O Tiago está agora com 3 anos e 8 meses e é um miúdo muito imaginativo. Gosta muito de ouvir e contar histórias, mistura elementos de diversas histórias e acrescenta os seus para contar novas histórias.Gosta de ver filmes de desenhos animados mas quer o pai ou a mãe sentados ao lado a contar à história ao mesmo tempo. Quer perceber o que se está a passar e sentir que tem quem lhe responda às dúvidas que o filme vai suscitando. Isso para mim é óptimo porque posso por-lhe filmes em inglês e explicar a história. Ele vai-se habituando a outra lingua mas percebe o que se passa e eu não tenho que aturar tantas dobragens.

Os brinquedos também vão mudando de função de acordo com a história do momento. Uma casinha de brincar pode ser muitas coisas diferentes – é uma garagem, uma casota de cão, uma nava espacial, um Wall-E que guarda lixo lá dentro, um robot…

Mas o mais giro nesta fase é quando ele diz ‘mãe (ou pai), conta a hisória do Tiago’. Aí nós começamos ‘era uma vez um menino chamado Tiago que gostava muito de brincar. Neste dia estava a beber o seu sumo /inserir actividade do momento/ quando apareceu um robot que disse: olá Tiago, o que estás a fazer?’ e continuamos a descrever o que ele faz, fez ou vai fazer e vamos entrando num mundo imaginário com elementos reais e outros fictícios. Acho fantástico ele perceber que pode inventar histórias novas e que pode ser o personagem central.
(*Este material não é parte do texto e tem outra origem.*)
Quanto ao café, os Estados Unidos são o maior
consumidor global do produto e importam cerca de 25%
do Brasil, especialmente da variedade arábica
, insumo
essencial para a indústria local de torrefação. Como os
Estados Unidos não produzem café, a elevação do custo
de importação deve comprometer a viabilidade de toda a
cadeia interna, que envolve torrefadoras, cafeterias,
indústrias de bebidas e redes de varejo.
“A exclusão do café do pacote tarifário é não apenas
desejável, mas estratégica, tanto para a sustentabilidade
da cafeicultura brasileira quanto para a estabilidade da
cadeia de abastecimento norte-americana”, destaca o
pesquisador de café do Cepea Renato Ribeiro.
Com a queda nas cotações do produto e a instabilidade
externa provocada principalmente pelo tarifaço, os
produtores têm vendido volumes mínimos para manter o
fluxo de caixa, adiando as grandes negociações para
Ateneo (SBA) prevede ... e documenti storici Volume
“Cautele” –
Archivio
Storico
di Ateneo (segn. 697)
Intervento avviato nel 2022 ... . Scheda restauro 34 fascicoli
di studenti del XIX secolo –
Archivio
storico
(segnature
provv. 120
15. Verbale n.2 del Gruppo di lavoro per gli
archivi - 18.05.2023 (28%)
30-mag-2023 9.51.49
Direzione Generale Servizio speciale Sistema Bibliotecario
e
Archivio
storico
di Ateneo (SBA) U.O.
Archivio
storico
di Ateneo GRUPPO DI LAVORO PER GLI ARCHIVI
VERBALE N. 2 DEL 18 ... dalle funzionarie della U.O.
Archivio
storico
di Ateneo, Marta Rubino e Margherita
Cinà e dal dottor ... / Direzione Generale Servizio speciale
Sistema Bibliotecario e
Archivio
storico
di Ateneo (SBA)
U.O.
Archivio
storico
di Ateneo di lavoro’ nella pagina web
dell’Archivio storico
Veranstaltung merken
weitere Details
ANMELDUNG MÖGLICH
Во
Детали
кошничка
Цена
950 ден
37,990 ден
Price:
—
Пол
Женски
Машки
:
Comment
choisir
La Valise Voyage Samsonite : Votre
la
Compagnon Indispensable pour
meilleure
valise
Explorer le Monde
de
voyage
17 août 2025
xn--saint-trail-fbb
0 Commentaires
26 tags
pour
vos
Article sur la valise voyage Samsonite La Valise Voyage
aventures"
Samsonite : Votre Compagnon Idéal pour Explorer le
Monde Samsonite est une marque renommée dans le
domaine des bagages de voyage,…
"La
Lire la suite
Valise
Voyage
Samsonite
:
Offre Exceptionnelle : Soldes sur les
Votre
Nas suas brincadeiras o Tiago está a demonstrar ser um bocado control freak como a mãe. Ele é que decide em que brinquedos podemos mexer e escreve-nos o diálogo e tudo. ‘Mãe, toma o robot amarelo. Agora dizes ‘Wall-e, o que estás a fazer?’ e o Wall-e diz ‘estou a apanhar lixo.’ Está bem mãe?’ e eu tenho de seguir as instruções à risca.

Também gosta muito de recrear fisicamente cenas de filmes, coisas que viu na rua ou na escola – acho que se continuar, para o ano vai para o teatro…

Em termos da linguagem, continua com alguma dificuldade com as letras do costume – L e R – mas não em todas as palavras. No entanto tem um discurso muito pormenorizado e descritivo. Às vezes tem dificuldade a fazer sair uma palavra e tenta começar a frase diversas vezes até sair bem mas não desiste enquanto não soa ao que ele quer. É um pouco irritante para quem está à espera de perceber o que raio é que ele quer mas admiro a persistencia.

Para terminar, não resisto a catalogar as gracinhas do momento. No outro dia viu-me com a escova de cabelo na mão e perguntou o que era. Eu disse que era para pentear o cabelo e comecei a escovar o cabelo dele. Ele afastou-se e disse ‘não mãe, não preciso. Sou lindo assim!’ 🙂

Outro dia, sentado á mesa disse ‘isto é uma bolinha de chocolate (ou algo semelhante – já não me lembro o que estava a comer). Gosto de chocolate.’ Pausa. ‘E de sumo, e de robots, e de naves e de botões.’ Fartei-me de rir e fez-me lembrar a lista de coisas de que o Monk tem medo.

Ontem esteve a brincar com o Pedro a nomear objectos da cozinha. Quando o Pedro apontou para algo que não pertencia à cozinha levou com um ‘não, pai. Só coisas da cozinha’. De facto já sabe o nome de tudo e para que servem as coisas. A nossa favorita é o ‘frigorisco’.